-------- Seite
Hab ich doch glatt vergessen hierauf einzugehen .....
Das hast du allein durch deine Verrohrung ?


Zacky schrieb:


> Bio 1 ~ + 3 cm
> 
> Bio 2 ~ + 3 cm


Da hast du eindeutig zu viel !
Bio 1 Helix ? Dann nimm was raus und beweg es mehr !
WENIGER IST MANCHMAL MEHR ! Da zweifelt wieder Einer zu viel , lass es laufen !
Zacky und Einsteiger hat mir gefalle!n !


----------



## Zacky (4. Jan. 2020)

Hallo Andre. Vielen Dank für dein Feedback. 



Andre 69 schrieb:


> Wenn ich dich richtig verstehe möchtest du deinen Filter optimieren .Sprich suchst du eine Möglichkeit
> die Pegelstände zu "verbessern" damit du Energie sparst ! Also die Anordnung des Filters anpassen .


Mir geht es eher darum, mal anhand verschiedener Werte zu vergleichen, wie sich welche Rohrverbindungen auf den Gesamtflow innerhalb des Filters auswirken. Gerade bei den Teichianern die am Ende ihre Pumpen zu stehen/liegen haben, kommt es ja unweigerlich zu Pegeldifferenzen zwischen Pumpenkammer am Ende und vorlaufender Biokammer bzw. bis hin zum Vorfilter.
----------------
-------- Aufgezeichnete Daten
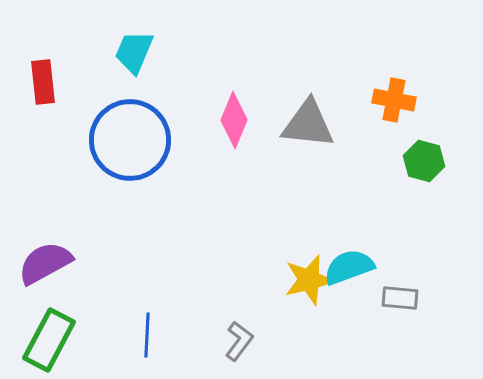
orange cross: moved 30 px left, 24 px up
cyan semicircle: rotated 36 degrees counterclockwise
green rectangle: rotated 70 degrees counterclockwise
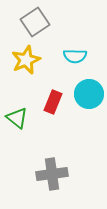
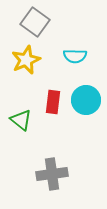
gray square: rotated 20 degrees counterclockwise
cyan circle: moved 3 px left, 6 px down
red rectangle: rotated 15 degrees counterclockwise
green triangle: moved 4 px right, 2 px down
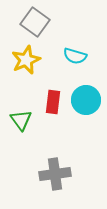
cyan semicircle: rotated 15 degrees clockwise
green triangle: rotated 15 degrees clockwise
gray cross: moved 3 px right
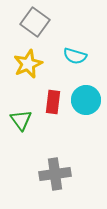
yellow star: moved 2 px right, 4 px down
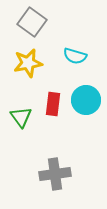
----------------
- **Aufgaben**
**a)** Was möchte Zacky laut Andres Vermutung im Forumsbeitrag an den Pegelständen ändern, und wozu?
**b)** Schreib aus dem Forumsbeitrag alles zwischen "Bio 1 Helix" und "mir gefalle!n !" ab, beide Stellen eingeschlossen.

- **Lösungen**
**a)** Andre vermutet, dass Zacky seinen Filter optimieren und die Pegelstände „verbessern“ will, damit er Energie spart. Dazu würde er die Anordnung des Filters anpassen.

**b)**
Bio 1 Helix ? Dann nimm was raus und beweg es mehr !
WENIGER IST MANCHMAL MEHR ! Da zweifelt wieder Einer zu viel , lass es laufen !
Zacky und Einsteiger hat mir gefalle!n !